Tampa woman drew public assistance after collecting $396,000 settlement, feds say

A Tampa woman faces 10 years in prison for public assistance fraud.
Published September 18 2015
Updated September 19 2015

TAMPA — For 13 years, a mother getting public assistance swore under penalty of perjury that she had no income or assets. The public paid her rent, provided food money and covered her son under Medicaid — at a total cost of $85,363, according to court records.

Latashia Green failed to mention the $396,000 paid to her from a 2010 legal settlement, or the $10,000 a year she earned braiding hair, or the real estate she bought along the way, federal authorities allege.

Green, 37, is expected to plead guilty in U.S. District Court on Tuesday to theft of public assistance benefits, punishable by up to 10 years in prison. She has no prior criminal record in Florida.

She collected $34,800 in U.S. Department of Housing and Urban Development subsidies, $22,902 in U.S. Department of Agriculture food subsidies and $27,661 in Medicaid benefits, Assistant U.S. Attorney Amanda Riedel wrote recently.

"Ms. Green never reported this income to any of the agencies listed above and continued to falsely state on applications and recertifications that she had no income," Riedel wrote.
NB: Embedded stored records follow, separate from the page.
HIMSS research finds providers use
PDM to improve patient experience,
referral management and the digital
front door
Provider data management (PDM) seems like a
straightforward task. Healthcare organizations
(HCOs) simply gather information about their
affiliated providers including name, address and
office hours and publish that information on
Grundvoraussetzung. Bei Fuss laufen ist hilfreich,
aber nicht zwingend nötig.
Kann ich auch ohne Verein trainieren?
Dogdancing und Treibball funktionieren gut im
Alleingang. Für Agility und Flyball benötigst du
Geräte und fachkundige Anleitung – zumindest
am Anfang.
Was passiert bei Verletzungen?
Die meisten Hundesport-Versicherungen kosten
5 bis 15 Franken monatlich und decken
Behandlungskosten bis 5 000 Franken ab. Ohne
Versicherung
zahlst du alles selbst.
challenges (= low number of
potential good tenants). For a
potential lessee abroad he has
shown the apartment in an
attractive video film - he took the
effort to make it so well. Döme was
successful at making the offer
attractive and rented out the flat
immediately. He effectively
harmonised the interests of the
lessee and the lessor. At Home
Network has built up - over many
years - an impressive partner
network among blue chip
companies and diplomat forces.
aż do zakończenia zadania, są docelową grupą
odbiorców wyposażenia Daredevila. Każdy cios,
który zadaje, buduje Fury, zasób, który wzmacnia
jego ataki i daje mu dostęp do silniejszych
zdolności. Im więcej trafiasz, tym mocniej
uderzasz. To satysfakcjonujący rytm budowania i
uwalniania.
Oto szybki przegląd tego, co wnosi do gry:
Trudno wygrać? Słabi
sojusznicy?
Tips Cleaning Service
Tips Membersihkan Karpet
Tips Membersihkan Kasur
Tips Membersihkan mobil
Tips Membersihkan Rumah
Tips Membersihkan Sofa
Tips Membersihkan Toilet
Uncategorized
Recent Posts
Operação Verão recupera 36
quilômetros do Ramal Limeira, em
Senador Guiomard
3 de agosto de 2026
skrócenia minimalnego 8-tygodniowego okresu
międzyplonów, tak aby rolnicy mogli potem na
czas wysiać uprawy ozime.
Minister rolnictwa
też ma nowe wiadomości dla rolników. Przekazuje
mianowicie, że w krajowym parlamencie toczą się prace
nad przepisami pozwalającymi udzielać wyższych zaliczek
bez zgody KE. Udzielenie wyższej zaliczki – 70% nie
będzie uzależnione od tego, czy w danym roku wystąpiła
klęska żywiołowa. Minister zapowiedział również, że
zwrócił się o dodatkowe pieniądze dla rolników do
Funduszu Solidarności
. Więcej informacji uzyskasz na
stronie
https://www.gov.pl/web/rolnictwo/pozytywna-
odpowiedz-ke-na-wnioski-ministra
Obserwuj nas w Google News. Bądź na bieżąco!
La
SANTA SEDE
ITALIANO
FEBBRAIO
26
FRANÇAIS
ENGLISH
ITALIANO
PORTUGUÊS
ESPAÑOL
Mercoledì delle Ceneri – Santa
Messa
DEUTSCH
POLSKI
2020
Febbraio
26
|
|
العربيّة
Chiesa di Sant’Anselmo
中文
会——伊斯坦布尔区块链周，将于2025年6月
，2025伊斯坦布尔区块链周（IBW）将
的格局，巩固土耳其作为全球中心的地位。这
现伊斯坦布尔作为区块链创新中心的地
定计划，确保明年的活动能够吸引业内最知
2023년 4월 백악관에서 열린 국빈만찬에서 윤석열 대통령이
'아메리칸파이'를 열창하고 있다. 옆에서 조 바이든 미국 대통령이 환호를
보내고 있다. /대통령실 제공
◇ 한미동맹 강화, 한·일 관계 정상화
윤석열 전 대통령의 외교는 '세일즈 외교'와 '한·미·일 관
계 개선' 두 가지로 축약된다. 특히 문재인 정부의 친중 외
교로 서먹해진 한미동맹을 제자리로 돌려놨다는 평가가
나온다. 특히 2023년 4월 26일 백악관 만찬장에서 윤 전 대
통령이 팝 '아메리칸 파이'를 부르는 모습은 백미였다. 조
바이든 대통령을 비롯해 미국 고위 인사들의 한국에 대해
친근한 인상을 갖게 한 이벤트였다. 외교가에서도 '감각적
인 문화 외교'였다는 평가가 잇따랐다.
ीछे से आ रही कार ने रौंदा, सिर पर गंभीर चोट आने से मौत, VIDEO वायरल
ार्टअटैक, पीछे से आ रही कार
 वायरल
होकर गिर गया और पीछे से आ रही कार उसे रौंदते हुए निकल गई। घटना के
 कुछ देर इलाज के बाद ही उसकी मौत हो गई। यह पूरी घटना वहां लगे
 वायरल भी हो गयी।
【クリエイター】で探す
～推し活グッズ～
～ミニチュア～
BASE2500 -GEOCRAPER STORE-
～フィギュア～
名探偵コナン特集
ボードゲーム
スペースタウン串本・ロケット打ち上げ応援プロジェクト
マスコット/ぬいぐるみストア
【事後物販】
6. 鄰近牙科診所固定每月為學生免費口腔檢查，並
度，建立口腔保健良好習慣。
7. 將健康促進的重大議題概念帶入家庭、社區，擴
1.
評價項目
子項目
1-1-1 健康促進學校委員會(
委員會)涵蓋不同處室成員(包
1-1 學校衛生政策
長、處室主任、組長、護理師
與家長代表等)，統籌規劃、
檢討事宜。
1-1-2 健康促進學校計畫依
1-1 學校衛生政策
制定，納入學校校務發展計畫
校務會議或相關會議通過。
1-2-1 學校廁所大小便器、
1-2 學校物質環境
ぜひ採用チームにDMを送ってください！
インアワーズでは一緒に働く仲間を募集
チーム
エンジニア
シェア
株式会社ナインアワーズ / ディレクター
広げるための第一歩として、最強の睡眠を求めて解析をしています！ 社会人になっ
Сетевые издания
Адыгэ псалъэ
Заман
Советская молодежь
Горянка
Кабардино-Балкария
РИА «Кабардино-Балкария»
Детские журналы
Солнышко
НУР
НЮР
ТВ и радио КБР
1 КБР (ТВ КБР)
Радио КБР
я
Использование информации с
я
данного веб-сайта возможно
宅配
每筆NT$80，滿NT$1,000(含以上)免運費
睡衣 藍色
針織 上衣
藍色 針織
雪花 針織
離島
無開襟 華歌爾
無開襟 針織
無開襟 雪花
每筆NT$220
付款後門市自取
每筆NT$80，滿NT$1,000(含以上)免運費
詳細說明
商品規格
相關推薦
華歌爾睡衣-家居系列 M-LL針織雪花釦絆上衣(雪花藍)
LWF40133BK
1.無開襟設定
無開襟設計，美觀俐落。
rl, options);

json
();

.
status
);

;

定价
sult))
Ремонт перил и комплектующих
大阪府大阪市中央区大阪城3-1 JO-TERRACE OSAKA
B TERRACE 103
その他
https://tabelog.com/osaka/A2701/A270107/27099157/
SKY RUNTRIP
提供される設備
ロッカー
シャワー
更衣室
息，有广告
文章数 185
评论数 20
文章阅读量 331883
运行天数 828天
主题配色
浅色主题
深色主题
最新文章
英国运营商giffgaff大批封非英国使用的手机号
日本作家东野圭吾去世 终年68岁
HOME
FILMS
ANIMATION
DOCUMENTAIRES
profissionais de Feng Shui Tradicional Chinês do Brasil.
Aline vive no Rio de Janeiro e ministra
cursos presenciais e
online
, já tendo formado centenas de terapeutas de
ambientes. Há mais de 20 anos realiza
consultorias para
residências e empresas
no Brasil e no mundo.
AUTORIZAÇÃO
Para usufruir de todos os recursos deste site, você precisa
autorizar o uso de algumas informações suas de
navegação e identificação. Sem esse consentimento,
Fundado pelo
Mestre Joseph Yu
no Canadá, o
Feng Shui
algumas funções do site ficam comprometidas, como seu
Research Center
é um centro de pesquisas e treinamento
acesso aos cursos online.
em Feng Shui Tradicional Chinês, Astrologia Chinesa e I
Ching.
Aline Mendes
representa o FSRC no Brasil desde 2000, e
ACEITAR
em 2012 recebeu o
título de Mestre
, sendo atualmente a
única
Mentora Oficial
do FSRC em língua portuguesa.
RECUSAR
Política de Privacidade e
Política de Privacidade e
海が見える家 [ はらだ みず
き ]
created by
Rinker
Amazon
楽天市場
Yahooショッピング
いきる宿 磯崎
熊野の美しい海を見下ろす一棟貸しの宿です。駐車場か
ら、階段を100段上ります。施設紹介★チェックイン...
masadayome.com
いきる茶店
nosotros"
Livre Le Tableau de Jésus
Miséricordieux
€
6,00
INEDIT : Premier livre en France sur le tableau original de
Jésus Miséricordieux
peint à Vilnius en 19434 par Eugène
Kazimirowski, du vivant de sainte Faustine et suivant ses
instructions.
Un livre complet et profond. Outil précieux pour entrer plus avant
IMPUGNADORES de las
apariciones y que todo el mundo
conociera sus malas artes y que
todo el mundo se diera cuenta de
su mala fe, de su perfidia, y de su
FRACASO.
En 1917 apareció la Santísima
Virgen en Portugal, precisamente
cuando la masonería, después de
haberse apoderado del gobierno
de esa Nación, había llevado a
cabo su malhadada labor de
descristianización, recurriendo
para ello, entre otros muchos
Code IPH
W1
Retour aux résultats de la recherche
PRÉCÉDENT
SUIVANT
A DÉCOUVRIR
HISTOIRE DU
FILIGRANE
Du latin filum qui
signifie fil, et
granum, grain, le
Green, who declined an interview request, acquired money the unfortunate way.

Her mother, Marcella Staten, was killed in 2009 trying to cross Busch Boulevard on foot, Tampa police records show. The driver stopped. He wasn't charged.

The next year in Hillsborough County Circuit Court, an attorney opened a probate case to distribute a private settlement payable to Staten's estate. Green was the personal representative. She and two other family members were named as beneficiaries.

Green's name also turned up on deeds for residential properties in Hillsborough and Pasco counties.

Instead of reporting a changed financial situation to public assistance agencies, Green sublet her subsidized housing unit to someone else for $550 a month, the prosecutor wrote.

The unit was costing HUD $909 per month in rent and a $100 utility stipend.

Green was benefitting from a housing voucher program commonly known as Section 8. The demand for the vouchers is so great that applicants are no longer accepted on a waiting list. The program is administered by the Tampa Housing Authority, which referred Green to HUD's Office of Inspector General for prosecution in 2013.

Tampa Housing Authority spokeswoman Lillian Stringer credited the thorough efforts of Assisted Housing Director Margaret Jones.

"We take fraud prevention very seriously and we will vigorously pursue every individual case to the fullest extent," Stringer said. "We're hopeful by reporting these incidents, that will deter any other participants from engaging in fraudulent activity."